Matsumoto T, Himeno K, Mitani M, Mori K, Miake S, Nomoto K
J Clin Lab Immunol. 1986 Feb;19(2):83-9.
The growth of Meth A (MA) tumors was suppressed in tumor-antigen-specific manner in BALB/c mice immunized with mitomycin C-treated MA (MMC-MA) cells in saline or in Freund's complete adjuvant (FCA). The antitumor activity of their peritoneal exudate cells (PEC) was detected by in vivo neutralization test and in vitro cytostasis assay but not by in vitro cytolysis assay. Positive delayed footpad reaction was elicited by footpad injection of MMC-MA cells in such immunized mice, before or after the inoculation of viable MA cells. Expression of cytostatic activity in PEC required the interaction of non-adherent and adherent cells. Normal PEC could exert the cytostatic activity in the presence of a nonadherent population of immune PEC. These findings suggest that cytostatic macrophages are activated after the interaction between sensitized lymphocytes and tumor-specific antigens and that they play an important role in the principal effector mechanism in this syngeneic system. On the other hand, immunization with MMC-MA in FCA or viable MA cells also induced PEC the antitumor activity detected by in vivo neutralization test in allogeneic C57BL/6 hosts. Immunization with viable MA cells induced not only cytolytic but also cytostatic activity, whereas, immunization with MMC-MA in FCA induced cytostatic activity but not cytolytic activity. In contrast to a syngeneic system, cytolytic activity was effectively induced against allogeneic MA cells together with cytostatic activity. We conclude that there are various effector cells contributing to the elimination of syngeneic or allogeneic murine tumor cells.

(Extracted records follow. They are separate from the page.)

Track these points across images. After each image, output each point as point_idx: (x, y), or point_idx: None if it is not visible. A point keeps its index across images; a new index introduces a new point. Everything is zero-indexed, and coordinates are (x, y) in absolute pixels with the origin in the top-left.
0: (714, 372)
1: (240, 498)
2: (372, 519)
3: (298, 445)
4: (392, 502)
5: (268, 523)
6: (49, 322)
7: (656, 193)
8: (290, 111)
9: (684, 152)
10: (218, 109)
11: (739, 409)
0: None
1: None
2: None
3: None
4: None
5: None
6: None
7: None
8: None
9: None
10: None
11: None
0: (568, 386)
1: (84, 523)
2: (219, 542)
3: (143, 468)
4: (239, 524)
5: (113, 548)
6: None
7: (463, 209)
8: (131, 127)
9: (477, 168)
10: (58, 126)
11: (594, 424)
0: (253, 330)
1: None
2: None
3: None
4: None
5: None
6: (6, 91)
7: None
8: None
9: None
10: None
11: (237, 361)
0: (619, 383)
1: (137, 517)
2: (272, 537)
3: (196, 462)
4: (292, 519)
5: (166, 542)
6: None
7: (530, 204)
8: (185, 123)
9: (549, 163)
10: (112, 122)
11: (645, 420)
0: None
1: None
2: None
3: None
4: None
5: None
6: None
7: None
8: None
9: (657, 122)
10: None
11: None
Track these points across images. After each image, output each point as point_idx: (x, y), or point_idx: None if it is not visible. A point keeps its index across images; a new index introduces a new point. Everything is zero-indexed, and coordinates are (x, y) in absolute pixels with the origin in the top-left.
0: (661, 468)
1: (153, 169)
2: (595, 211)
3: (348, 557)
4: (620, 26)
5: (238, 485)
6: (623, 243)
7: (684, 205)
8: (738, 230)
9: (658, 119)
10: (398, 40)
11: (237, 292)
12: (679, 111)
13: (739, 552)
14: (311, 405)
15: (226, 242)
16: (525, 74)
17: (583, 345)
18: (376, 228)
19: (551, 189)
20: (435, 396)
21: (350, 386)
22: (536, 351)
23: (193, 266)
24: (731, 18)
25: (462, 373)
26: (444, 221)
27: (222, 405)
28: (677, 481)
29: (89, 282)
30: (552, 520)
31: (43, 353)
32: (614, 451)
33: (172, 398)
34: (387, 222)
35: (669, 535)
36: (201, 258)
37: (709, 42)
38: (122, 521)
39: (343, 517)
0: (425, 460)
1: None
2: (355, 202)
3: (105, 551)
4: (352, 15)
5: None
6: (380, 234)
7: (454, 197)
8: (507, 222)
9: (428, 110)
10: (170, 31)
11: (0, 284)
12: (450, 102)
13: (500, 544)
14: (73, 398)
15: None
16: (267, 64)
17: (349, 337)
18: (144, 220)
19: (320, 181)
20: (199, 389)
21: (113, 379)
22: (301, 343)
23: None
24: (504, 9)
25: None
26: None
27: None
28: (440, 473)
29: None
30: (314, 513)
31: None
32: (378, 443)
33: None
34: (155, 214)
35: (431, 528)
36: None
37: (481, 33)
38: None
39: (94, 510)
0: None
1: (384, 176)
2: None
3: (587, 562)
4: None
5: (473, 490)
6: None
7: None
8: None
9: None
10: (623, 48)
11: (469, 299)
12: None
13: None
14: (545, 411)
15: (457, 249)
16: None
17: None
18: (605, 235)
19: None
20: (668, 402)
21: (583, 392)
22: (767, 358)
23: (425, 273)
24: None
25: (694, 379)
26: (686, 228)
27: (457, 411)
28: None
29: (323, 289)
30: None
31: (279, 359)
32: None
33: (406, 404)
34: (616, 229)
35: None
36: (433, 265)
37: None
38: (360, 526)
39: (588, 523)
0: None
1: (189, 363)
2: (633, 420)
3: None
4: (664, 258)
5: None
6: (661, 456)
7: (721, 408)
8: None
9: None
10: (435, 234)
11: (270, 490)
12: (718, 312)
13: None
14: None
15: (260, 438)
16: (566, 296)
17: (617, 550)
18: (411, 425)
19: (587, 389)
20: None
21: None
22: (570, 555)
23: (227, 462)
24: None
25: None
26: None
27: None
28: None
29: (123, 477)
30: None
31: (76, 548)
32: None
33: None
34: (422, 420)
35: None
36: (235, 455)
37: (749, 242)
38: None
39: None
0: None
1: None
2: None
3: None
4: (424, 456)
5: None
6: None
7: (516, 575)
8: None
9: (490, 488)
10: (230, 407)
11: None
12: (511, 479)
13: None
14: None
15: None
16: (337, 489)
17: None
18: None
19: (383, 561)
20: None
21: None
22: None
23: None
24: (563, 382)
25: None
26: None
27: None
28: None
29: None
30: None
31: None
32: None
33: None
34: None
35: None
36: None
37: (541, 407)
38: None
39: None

在以生理盐水或弗氏完全佐剂(FCA)中经丝裂霉素C处理的甲基胆蒽(MA)细胞免疫的BALB/c小鼠中,MA肿瘤的生长以肿瘤抗原特异性方式受到抑制。通过体内中和试验和体外细胞生长抑制试验检测了其腹腔渗出细胞(PEC)的抗肿瘤活性,但未通过体外细胞溶解试验检测。在接种活的MA细胞之前或之后,通过足垫注射MMC-MA细胞在这种免疫小鼠中引发了阳性迟发型足垫反应。PEC中细胞生长抑制活性的表达需要非贴壁细胞和贴壁细胞的相互作用。正常PEC在存在免疫PEC的非贴壁群体时可发挥细胞生长抑制活性。这些发现表明,细胞生长抑制性巨噬细胞在致敏淋巴细胞与肿瘤特异性抗原相互作用后被激活,并且它们在该同基因系统的主要效应机制中起重要作用。另一方面,用FCA中的MMC-MA或活的MA细胞免疫也在同种异体C57BL/6宿主中诱导了通过体内中和试验检测到的PEC的抗肿瘤活性。用活的MA细胞免疫不仅诱导了细胞溶解活性,还诱导了细胞生长抑制活性,而用FCA中的MMC-MA免疫诱导了细胞生长抑制活性但未诱导细胞溶解活性。与同基因系统相反,针对同种异体MA细胞有效地诱导了细胞溶解活性以及细胞生长抑制活性。我们得出结论,有多种效应细胞有助于消除同基因或同种异体小鼠肿瘤细胞。